An implied veto, unlike its U.S. counterpart, alleviates the need for special regulations related to any actions the Congress may take to prevent the timely return of a veto.

Subsection 5.2.9, the power to reduce appropriations, is a new power not granted to the U.S. Pres­ident. It gives added flexibility in combating excessive spending and budgetary deficits.

It also confirms the President's role as the people's instrument in checking the ambitions of Congress and reconciling the interests of geographical or other pressure groups with those of the people as a whole. It provides a mechanism for enforcing the balanced budget requirement.

5.3 Term and election

Section 5.3 provides for direct presidential elections and fixes the ordinary term at 5 years. If no candidate has a majority of votes cast in the first ballot, there is a run-off between the two candidates with the highest number of votes.
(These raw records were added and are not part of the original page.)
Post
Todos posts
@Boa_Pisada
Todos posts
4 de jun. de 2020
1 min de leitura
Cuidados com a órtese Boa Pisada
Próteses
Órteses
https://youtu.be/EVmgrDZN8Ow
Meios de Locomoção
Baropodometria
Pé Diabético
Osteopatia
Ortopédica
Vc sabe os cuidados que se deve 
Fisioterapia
By loosening the requirements for recall (see below), there is no reason why the presidential term may not be further extended (see also the discussion related to continuous election of senators and rep­resentatives in Election Methods).

No limitation on the number of terms is proposed. To the extent that this becomes a problem it may be alleviated through a recall.

5.4   Candidates

This section has no equivalent in either the U.S. or the Swiss constitutions. Candidates are nominated directly by the people through the instrument of petitions. The purpose of this proc­edure is to make the nomination process independent of party politics and procedures.
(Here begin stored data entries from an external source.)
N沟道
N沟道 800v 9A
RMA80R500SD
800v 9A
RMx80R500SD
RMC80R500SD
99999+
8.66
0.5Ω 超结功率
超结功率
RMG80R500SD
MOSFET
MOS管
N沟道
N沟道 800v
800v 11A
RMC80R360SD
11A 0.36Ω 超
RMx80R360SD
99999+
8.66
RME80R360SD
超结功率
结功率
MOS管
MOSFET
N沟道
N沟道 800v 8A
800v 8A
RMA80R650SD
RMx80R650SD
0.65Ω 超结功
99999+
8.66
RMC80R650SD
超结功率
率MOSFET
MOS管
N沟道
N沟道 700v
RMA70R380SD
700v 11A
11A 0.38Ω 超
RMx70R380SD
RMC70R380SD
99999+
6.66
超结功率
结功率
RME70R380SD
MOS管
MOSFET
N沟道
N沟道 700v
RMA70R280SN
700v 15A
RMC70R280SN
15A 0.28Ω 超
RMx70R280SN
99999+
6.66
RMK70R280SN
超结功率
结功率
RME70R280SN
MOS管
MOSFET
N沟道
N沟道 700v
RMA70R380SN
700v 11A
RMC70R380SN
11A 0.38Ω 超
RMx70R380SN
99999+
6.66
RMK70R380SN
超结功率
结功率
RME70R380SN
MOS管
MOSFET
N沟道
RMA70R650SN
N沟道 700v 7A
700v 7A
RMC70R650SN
The vice presidential candidate is chosen by the presi­dential candidate. This corresponds to U.S. practice, but not cons­titutional wording (see U.S. II.1.3).

5.5   Removal

Section 5.5 is modeled on the U.S. Constitution. The first subsection states that the Pres­ident is removable on impeachment. This corresponds to a similar if not identically worded provision in U.S. II.4.

The rest of the section corresponds to the original removal provisions in the U.S. constitution (U.S. II.1.6).

By its power of regulating the courts, Congress may provide for a swift resolution of the President's possible inability, for instance by specifying the supreme court as having original jurisdiction, specifying time limits and special procedures for times of war and crisis and so on. Swiftness, flexibility and impartiality is better served by such a relatively small judicial body, than a larger body which may also be prevented from assembling by the very crisis that demands a swift res­olution.

The corresponding section II.1.6 of the U.S. constitution has since been replaced by the twenty­-fifth amendment which in my view:

  • Unnecessarily com­plicates matters by variously trying to cover all possibilities and at the same time repeating albeit in a more complicated manner, what most people would assume the original section to mean anyhow. By making the issues more complex, the amendment may thereby in a real crisis, be counter­productive and dangerous since it muddles the essentials,

  • Confers on the Congress the ultimate power of deciding whether or not the President is able to discharge his powers. This en­croachment of the Congress on the powers of the judiciary is especially dangerous since it may place the Pres­ident at the mercy of Congress at that very moment, for instance during a war or other crisis, when the executive nature of the executive powers are most needed, and indeed for the occasion from which much of the traditional rationale for creating an independent executive arose. Just in times of crisis, it is even more essential than at other times to leave these kind of issues to the profes­sional level-headedness and detachment of the judiciary and

  • Provides a means by which Congress may usurp power even if there's no crisis. In fact, the inability of the Swedish­/­Norwegian king to dis­charge his executive powers was used by the Norwegian parliament to jus­tify the annulment of the union with Sweden in 1905. 

Thus, safety is better served by a rel­atively simple rule that is flexible enough to take account of crisis circumstances, and without encouragement  for any congressional usurpation of executive power.